Brown pointed off toward a field to the south and seemed to be giving the Negro instructions of some kind. The black man nodded. Then Brown did an odd thing. He paused, turned, and looked beyond the Negro, toward the woods where Cain and the others waited. It appeared as if he were looking at them. Through the spyglass, Cain watched the man up close. His eyes were dark, a slate gray like winter rain, but, too, with a bright gleam to them of one who has been or should be in a lunatic asylum. For just a moment, Cain felt as if he'd spotted him, as if the man were looking eye to eye with him. But then he turned away and gave the reins a sharp crack, and the white draft horse started off along the road.

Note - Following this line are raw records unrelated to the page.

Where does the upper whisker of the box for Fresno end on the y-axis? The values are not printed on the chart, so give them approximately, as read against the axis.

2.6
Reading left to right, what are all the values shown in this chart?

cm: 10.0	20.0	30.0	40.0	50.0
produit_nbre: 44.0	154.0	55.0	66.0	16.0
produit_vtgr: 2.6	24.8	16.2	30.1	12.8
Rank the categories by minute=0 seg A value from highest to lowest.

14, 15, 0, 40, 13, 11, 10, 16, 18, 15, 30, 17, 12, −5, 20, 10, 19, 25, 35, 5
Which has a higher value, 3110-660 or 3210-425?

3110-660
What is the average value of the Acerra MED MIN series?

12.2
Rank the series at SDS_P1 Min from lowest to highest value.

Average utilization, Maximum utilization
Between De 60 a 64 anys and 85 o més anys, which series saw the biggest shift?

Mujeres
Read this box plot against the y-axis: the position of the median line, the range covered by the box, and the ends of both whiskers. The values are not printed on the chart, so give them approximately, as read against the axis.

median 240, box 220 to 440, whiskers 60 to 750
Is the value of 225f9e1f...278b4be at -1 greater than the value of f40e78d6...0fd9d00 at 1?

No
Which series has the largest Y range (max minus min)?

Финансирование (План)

The Negro went back into the barn and came out leading a mule. He hitched the mule to a cart and then brought it around to the side of the barn, where he started to load the back of the cart with dung from a large pile. The four men in the woods watched him. When he was finished, he got in the seat of the cart and rode it out into the field some quarter mile distant from the main house. Cain told them to mount up, and they followed him, careful to stick to the cover of the woods. They watched as Henry swatted the mule with a switch, and the animal began plodding mechanically along the field; the Negro followed on foot with a pitchfork, spreading the manure. Cain and the others waited until he came close to the edge of the woods, and when he turned and started going the other way, they charged out of their hiding place on their horses. The Negro tried to run as did the boy they'd captured earlier, but this one was heavier and slow of foot, and the field was easy to ride over with the horses. They caught up with him before he'd gone twenty paces and pounced on him. Unlike the other one, this one offered little resistance. They shoved a rag in his mouth and threw a canvas hood over his head, then placed the shackles on his wrists. They draped him over the pommel of Little Strofe's mule and they all rode hard off into the woods, just in case anyone from up at the house had seen them.

They stopped finally in a clearing that had been ravaged by fire in the recent past. All of the tree trunks in the area were scorched and naked, sticking up out of the ground like blackened fingers. Half-burnt logs lay fallen at angles this way and that. They threw the Negro on the ground and yanked off his hood. He held his shackled hands over his eyes against the sunlight. Squinting, he stared up at Strofe as if he were viewing a specter.

"How'do, Henry," said the man, who squatted beside him.

"Mr. Strofe, dat you?"

The big man laughed. "Didn't figure to lay eyes on me again, did you? Not this side of hell anyway."

"No suh. I sholy didn't," he said, tittering nervously.

"When you gonna learn to stay where you belong? Instead of making me chase after you all over creation."